__WHAT IS EXPECTED__. Go through the data and report how many lines include the word "listed", giving only the number.

Images with object cuboids:
--

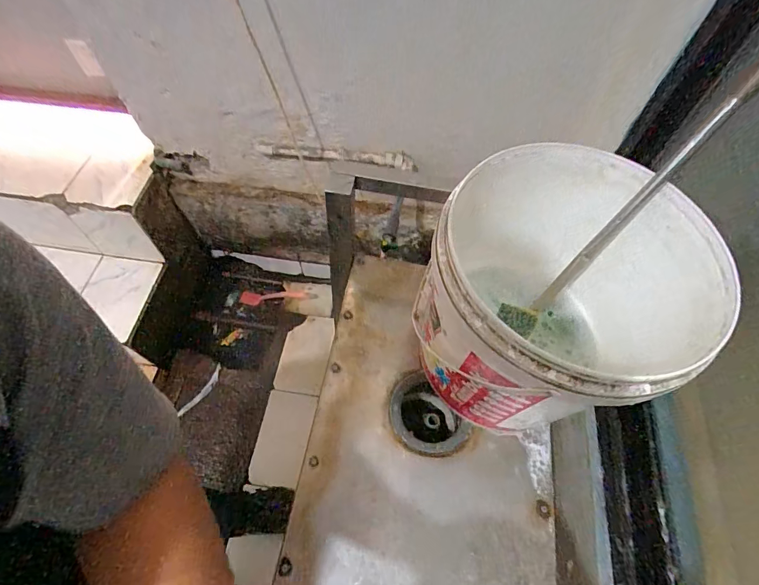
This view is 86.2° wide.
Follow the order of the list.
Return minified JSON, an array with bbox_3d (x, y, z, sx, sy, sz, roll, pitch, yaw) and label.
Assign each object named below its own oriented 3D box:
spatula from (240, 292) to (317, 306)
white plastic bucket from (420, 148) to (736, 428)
[{"bbox_3d":[-0.411,0.018,1.611,0.352,0.038,0.049,-3,58,23],"label":"spatula"},{"bbox_3d":[0.216,0.017,0.548,0.302,0.280,0.303,0,61,0],"label":"white plastic bucket"}]

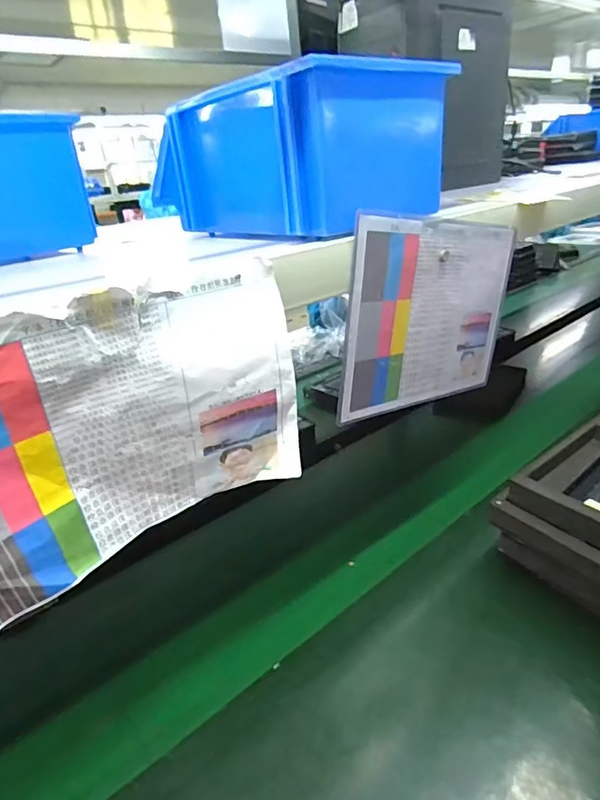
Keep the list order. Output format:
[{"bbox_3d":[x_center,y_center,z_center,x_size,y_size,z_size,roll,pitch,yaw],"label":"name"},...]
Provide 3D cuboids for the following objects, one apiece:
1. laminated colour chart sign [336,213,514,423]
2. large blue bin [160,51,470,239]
[{"bbox_3d":[0.160,-0.097,0.595,0.288,0.215,0.007,-12,25,-38],"label":"laminated colour chart sign"},{"bbox_3d":[-0.014,-0.274,0.579,0.200,0.137,0.314,-23,30,-33],"label":"large blue bin"}]

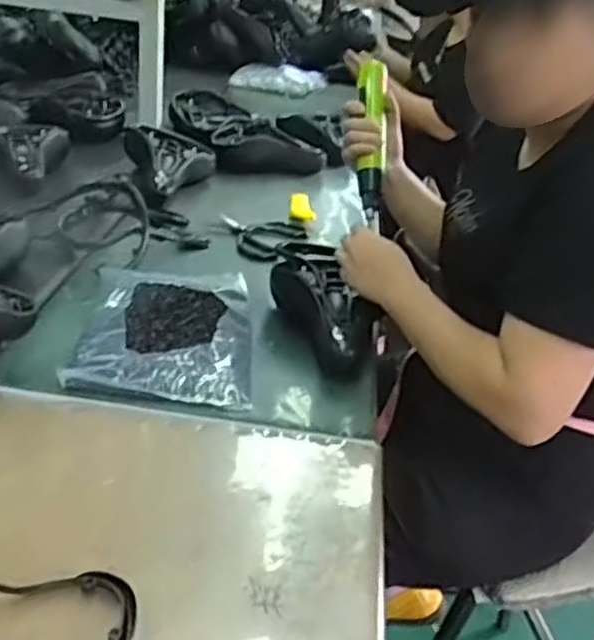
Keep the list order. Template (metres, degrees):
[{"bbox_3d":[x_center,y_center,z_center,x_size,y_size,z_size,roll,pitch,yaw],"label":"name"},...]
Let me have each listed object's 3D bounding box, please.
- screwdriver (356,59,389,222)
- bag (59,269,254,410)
[{"bbox_3d":[0.104,-0.260,1.041,0.040,0.030,0.248,5,75,-3],"label":"screwdriver"},{"bbox_3d":[-0.165,0.003,0.975,0.219,0.024,0.305,6,30,-3],"label":"bag"}]

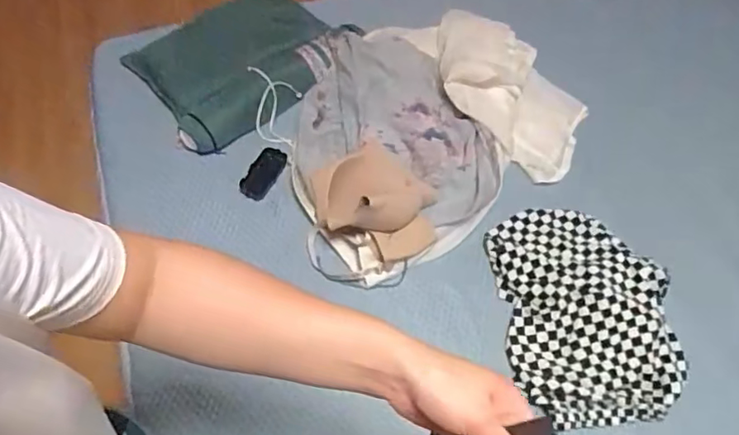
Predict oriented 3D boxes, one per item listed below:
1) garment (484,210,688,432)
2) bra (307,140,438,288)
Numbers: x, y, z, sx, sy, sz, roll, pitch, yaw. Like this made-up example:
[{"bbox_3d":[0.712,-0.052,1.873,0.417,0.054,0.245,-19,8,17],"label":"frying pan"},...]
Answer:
[{"bbox_3d":[0.368,0.155,0.968,0.277,0.060,0.380,-4,62,-6],"label":"garment"},{"bbox_3d":[0.007,-0.035,0.969,0.220,0.113,0.229,-2,62,-4],"label":"bra"}]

--

__EXERCISE RESPONSE__. 2